In one of this season's new scheduling quirks, every team in the NHL will receive five days off in the middle of the season. Nicknamed "the bye week," these five days are to offset the extra games for players who had to play in the World Cup of Hockey earlier this year.
Some teams have had their bye weeks already, but now as February comes to a close, the Buffalo Sabres will finally have theirs.
So what does this mean for the Sabres? Starting today, and for the following four days, the team has no games, no practices, a total blackout. There is one caveat, however, for teams that play a game on the sixth day, that they may have practice after 4 p.m. on the fifth day of the bye. The Sabres are one of those teams.
The bye week comes with both good and bad aspects. The good news is that it gives injured players, or guys who are just a little banged up, a chance to heal, rest and recuperate. It also gives Bailey, Baptiste, and Rodrigues a chance to play more with the Amerks - all three were sent down today.
The bad news is that it compresses the schedule, forcing the Sabres to play 11 games in 18 days before the bye week. For a young team that could really benefit from some structured practice days, the compressed schedule led to almost no real practices over the last three weeks, and to tired players by the time the team lost to Chicago last night. Another aspect of the bye week is facing some rustiness when the tram finally des come back - in their first game after the bye week, NHL teams have lost more than they've won.
For a Sabres team that desperately needs all the points they can get, they can't afford to come out of the bye cold.
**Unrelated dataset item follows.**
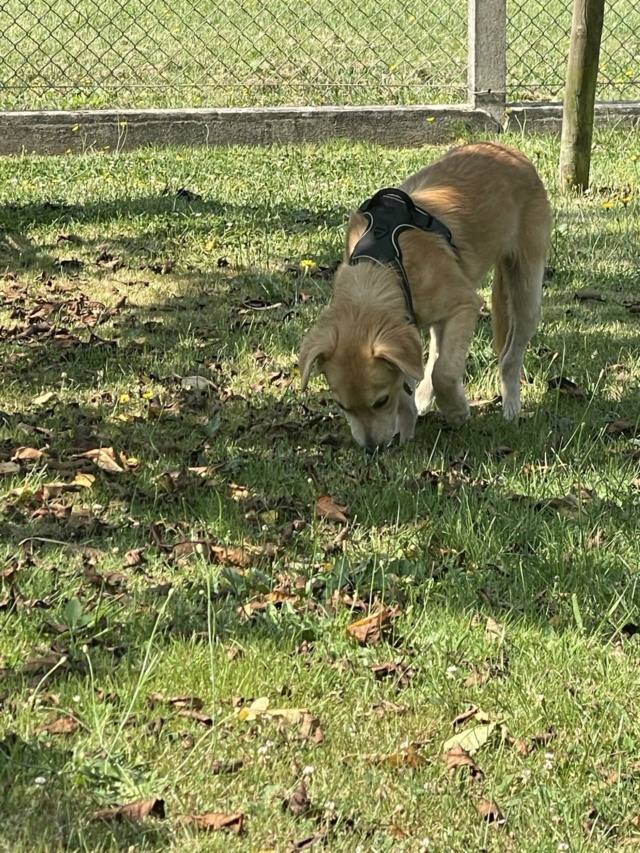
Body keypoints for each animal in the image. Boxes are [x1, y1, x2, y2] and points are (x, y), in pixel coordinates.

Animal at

Right now the team sits four points behind Boston for third place in the Atlantic division, but the Sabres have played more games than any other team in the Atlantic, and will have to watch others pile up points while the Sabres sit idle.
So for the next five days, watch the standings, root for every team in the Atlantic to lose, and let's hope the Sabres don't come out of this bye week with a hole too big to climb out of.